Впрочем, я знал твердо, что не вернусь в дом и не пойду в город. Как бы ощутив, что ее надежда на благоприятное решение проиграна и она напрасно стоит на крыльце, Дарья спустилась по ступенькам, подошла, тяжело ступая, ко мне вплотную и прильнула, обдала меня теплым и сладким дыханием. Эти ее телодвижения, исполненные женственности и трогательности, заставили меня подтянуться. Девушка искала у меня сейчас даже не защиты и покровительства, а надежного сообщничества, она не устремилась в мои объятия и не попыталась обнять меня, а лишь приникла ко мне, как тихая тень лунной ночи, показывая, что пойдет за мной и на край света. Тогда я стронулся с места, и мы без лишнего шума покинули двор.
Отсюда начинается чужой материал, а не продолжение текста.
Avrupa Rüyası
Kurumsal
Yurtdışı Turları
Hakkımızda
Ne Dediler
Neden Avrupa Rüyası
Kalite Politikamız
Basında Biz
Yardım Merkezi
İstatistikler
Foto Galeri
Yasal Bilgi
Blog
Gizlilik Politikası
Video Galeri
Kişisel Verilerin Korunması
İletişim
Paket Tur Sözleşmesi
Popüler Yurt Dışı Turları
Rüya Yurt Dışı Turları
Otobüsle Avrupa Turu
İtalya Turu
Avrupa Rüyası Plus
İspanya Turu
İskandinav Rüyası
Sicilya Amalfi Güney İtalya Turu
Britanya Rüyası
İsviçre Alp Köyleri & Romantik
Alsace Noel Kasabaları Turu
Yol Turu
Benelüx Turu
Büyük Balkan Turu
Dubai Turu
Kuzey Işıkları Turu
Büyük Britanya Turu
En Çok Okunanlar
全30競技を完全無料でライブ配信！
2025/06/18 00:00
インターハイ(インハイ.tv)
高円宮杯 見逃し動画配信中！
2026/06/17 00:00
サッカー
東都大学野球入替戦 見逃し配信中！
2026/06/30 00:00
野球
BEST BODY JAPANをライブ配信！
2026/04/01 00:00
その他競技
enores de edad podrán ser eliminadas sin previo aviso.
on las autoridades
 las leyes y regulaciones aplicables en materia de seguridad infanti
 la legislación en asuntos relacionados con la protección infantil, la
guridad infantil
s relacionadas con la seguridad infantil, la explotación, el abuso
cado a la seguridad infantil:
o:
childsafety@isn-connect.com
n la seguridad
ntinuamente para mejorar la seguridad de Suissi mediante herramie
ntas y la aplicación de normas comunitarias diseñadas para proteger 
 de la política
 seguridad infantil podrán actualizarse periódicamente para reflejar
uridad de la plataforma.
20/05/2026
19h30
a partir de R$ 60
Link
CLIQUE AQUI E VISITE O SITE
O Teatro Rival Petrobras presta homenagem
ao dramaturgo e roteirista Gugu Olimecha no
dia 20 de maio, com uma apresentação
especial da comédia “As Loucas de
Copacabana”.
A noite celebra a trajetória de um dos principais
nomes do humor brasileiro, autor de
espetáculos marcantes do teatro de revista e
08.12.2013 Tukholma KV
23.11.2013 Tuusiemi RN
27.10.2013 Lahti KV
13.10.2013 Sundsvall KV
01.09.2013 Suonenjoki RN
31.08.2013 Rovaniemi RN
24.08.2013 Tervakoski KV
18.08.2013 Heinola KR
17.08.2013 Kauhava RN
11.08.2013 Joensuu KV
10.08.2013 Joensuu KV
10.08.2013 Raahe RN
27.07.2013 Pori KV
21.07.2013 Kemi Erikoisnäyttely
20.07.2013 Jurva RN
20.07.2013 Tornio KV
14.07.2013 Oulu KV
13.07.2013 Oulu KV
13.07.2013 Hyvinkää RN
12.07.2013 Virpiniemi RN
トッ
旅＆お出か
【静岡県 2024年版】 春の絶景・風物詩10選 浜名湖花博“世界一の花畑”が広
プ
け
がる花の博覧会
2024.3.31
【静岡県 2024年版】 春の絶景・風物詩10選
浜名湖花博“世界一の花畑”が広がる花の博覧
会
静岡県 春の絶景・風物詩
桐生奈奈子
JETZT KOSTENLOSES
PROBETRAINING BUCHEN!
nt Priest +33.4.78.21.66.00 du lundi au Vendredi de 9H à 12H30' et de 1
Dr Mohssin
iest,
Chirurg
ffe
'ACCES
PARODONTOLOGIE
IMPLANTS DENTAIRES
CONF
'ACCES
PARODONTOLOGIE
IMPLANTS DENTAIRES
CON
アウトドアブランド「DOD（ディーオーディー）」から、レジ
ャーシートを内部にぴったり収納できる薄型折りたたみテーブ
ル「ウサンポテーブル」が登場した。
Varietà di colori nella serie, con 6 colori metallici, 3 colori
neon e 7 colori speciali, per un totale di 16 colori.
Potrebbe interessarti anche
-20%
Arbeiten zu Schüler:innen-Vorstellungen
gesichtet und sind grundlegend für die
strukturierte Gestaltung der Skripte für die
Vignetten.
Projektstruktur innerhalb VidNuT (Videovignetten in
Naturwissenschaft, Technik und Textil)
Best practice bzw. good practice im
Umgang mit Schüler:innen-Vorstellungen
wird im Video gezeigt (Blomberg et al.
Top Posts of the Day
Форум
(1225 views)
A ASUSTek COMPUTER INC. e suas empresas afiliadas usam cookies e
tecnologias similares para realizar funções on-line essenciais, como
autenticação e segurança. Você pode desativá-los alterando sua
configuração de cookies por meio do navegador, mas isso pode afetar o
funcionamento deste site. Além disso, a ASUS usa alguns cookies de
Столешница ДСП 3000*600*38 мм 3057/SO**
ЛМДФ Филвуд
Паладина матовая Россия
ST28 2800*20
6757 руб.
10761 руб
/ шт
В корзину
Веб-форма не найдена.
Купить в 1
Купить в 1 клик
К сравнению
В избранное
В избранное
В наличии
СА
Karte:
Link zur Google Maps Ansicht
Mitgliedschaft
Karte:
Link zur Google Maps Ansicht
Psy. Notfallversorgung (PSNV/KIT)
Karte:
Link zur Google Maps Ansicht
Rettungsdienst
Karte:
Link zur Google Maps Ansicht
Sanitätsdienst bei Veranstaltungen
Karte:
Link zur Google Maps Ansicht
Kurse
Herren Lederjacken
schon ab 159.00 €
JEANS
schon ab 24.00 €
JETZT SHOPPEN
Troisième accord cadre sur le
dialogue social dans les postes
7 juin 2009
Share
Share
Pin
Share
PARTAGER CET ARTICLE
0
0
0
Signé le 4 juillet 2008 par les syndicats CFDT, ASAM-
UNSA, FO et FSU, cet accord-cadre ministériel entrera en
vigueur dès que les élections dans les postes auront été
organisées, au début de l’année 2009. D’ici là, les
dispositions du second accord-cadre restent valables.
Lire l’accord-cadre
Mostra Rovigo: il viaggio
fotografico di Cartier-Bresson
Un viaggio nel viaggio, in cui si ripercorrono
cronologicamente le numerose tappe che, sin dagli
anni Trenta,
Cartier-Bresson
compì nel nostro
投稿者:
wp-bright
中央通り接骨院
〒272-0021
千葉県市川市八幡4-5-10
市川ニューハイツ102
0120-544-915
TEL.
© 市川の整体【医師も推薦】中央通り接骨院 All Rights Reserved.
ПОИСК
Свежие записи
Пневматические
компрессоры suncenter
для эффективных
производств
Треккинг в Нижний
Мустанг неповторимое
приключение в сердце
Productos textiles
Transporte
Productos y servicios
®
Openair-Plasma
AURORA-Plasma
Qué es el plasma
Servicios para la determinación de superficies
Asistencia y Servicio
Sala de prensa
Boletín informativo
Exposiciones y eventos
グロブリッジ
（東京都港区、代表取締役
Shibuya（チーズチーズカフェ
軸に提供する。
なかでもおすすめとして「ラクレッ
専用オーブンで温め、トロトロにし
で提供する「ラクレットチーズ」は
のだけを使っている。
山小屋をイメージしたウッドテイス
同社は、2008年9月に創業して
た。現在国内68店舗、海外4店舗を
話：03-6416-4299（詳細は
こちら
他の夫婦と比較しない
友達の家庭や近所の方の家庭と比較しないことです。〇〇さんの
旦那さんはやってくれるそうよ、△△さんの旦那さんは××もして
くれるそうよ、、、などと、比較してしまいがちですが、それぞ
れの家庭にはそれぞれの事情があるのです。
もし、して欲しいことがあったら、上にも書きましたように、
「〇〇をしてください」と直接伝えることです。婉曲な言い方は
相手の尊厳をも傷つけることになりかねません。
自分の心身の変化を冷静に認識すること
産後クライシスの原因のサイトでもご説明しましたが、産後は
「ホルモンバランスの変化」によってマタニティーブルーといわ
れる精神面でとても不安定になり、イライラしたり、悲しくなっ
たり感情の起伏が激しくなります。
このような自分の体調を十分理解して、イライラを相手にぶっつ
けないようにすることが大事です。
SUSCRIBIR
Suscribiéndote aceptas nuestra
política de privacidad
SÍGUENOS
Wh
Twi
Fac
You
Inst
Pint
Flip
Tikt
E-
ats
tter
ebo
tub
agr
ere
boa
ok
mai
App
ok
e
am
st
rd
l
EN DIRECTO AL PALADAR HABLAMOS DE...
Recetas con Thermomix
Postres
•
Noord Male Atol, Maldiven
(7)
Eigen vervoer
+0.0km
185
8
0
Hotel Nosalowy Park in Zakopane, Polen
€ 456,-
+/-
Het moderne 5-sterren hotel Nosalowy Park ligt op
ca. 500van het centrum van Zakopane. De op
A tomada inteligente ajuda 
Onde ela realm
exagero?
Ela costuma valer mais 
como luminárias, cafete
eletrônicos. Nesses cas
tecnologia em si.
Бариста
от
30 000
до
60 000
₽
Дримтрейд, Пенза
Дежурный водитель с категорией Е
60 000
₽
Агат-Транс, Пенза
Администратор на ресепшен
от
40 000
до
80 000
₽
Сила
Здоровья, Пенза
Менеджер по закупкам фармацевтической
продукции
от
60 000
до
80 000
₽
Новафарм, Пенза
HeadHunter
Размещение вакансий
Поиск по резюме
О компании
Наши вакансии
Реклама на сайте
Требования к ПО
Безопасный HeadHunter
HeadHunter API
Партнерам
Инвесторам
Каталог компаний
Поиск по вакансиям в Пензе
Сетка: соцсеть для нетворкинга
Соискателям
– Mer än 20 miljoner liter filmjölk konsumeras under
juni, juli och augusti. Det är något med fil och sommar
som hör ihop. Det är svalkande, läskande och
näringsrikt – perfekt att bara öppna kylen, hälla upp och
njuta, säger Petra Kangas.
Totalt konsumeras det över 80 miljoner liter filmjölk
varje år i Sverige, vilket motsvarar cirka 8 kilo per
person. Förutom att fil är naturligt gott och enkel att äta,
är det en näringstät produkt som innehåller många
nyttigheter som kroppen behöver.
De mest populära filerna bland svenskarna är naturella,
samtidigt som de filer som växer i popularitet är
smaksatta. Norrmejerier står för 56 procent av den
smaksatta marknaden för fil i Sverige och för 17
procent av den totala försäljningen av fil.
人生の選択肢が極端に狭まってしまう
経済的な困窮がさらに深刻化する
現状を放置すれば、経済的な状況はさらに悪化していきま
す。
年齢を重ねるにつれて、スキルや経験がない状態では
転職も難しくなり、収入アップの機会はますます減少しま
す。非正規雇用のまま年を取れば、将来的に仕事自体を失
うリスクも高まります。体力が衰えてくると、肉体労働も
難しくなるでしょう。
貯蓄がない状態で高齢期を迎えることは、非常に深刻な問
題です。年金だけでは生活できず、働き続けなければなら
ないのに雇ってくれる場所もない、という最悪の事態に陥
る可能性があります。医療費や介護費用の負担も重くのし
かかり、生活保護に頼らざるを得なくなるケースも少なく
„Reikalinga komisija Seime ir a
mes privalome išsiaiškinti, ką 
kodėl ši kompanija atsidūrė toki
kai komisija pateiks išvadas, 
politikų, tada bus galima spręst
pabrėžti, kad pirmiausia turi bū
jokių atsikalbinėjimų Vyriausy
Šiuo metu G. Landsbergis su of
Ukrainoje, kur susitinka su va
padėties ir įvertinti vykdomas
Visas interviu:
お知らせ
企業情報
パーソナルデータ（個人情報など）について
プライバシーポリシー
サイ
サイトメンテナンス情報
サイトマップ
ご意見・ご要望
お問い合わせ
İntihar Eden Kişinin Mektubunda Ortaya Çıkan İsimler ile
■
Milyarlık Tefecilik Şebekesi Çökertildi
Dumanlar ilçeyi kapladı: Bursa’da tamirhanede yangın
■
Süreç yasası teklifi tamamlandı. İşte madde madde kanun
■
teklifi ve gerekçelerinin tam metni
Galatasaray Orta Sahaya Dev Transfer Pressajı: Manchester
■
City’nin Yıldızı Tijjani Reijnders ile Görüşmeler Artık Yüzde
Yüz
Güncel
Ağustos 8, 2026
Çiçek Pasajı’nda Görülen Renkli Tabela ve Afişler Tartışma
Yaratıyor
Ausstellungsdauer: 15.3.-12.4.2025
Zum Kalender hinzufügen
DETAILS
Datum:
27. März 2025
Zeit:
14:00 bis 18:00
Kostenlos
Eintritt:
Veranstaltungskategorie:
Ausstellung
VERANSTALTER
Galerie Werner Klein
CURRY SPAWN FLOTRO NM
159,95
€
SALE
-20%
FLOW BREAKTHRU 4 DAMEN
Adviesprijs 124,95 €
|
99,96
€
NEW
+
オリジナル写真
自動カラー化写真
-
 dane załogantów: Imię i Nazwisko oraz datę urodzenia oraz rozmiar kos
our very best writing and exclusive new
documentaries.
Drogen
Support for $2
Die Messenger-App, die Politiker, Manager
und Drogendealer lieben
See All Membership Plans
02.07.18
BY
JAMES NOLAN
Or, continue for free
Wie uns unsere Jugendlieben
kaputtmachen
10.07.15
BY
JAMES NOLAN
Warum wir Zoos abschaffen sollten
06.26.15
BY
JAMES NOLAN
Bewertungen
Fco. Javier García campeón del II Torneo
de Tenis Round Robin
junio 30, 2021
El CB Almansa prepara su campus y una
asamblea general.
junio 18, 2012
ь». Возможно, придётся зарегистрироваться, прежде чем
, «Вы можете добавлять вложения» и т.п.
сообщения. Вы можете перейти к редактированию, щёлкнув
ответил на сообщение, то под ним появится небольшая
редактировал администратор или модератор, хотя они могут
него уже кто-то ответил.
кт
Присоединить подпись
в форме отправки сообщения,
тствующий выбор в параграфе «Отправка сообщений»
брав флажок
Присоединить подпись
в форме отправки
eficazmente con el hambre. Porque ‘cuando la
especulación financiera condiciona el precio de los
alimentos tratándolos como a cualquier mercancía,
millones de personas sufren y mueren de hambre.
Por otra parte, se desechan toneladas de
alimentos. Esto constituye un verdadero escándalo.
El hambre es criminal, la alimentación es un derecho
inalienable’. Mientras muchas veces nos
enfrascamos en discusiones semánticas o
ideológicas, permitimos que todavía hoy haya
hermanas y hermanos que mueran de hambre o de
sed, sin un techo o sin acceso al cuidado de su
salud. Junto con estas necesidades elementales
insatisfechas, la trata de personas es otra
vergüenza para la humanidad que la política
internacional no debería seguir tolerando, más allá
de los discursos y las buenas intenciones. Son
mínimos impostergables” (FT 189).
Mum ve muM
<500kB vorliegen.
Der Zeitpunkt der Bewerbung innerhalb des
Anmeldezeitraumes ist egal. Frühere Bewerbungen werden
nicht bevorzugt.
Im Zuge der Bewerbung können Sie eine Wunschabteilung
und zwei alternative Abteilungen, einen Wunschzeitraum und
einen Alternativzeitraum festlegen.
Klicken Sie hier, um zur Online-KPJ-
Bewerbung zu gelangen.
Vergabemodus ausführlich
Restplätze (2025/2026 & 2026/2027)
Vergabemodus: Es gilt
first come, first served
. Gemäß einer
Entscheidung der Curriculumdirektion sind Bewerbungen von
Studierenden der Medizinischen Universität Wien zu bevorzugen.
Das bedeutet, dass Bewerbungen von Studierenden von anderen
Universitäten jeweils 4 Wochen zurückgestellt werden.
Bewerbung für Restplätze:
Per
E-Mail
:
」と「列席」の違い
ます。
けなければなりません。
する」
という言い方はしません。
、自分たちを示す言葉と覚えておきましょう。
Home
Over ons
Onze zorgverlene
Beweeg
Каким-то образом под ногами у нас сразу возникла и побежала дорога, не видимая в темноте, но основательная, ей можно было доверять. Видимо, Дарья так и сделала. Она пришла к выводу, что такой человек, как я, не мог не вывести ее на дорогу. Полагаю, она, озабоченная собственными нуждами, сомнениями в правильности избранного пути и запоздалым раскаянием в гордыне, которая завела ее лабиринт и чуть было не отдала на съедение злым сверхъестественным силам, мало заинтересовалась бы моим рассказом, вздумай я описывать побудившую меня вступить на новое поприще цель. Сам же я не настолько разгорячился, чтобы хоть на мгновение поверить, что эта цель способна увлечь кого-либо, кроме меня. Конечно, здоровое и несомненно благородное происхождение дороги, выразившееся в той легкости, с какой она нашлась (или нашла нас) и с блестящей готовностью легла нам под ноги, ободрило меня и отчасти примирило с окружающей действительностью, но ничуть не поколебало сковавшую мою душу мерзлоту, холод, занявший мое внутреннее пространство и столь похожий на безверие, впрочем, отчасти еще пытливое. Иного названия оно не заслуживало, и это оно, безверие, смотрело из меня в темноту немного уже развеянной лунным блеском ночи взглядом не то издерганного и отчаявшегося человека, не то изголодавшегося и лютеющего волка. Я задался целью окончательно убедиться в том, что происходящее со мной лишено всякого смысла, иными словами, обнаружить отсутствие центра и руководства, провидения и Бога, и человек, томившийся в узости моего взгляда, конечно же страдал, без особой надежды на успех подыскивая цельные и стройные возражения, а может быть, и полное опровержение моей странной затеи. Мол, не нужна она, грех искушать Господа. Так думал человек. Волк же, шерстившийся рядом с ним в одной щели, мне просто не нравился, и я старался его не замечать. Человек тихонько смеялся над тем, что я не остался решать возникшую проблему дома, а пожелал непременно выступить в путь, но я находил его смех бесплодным. Дорога и впрямь содействовала плодотворности моих размышлений.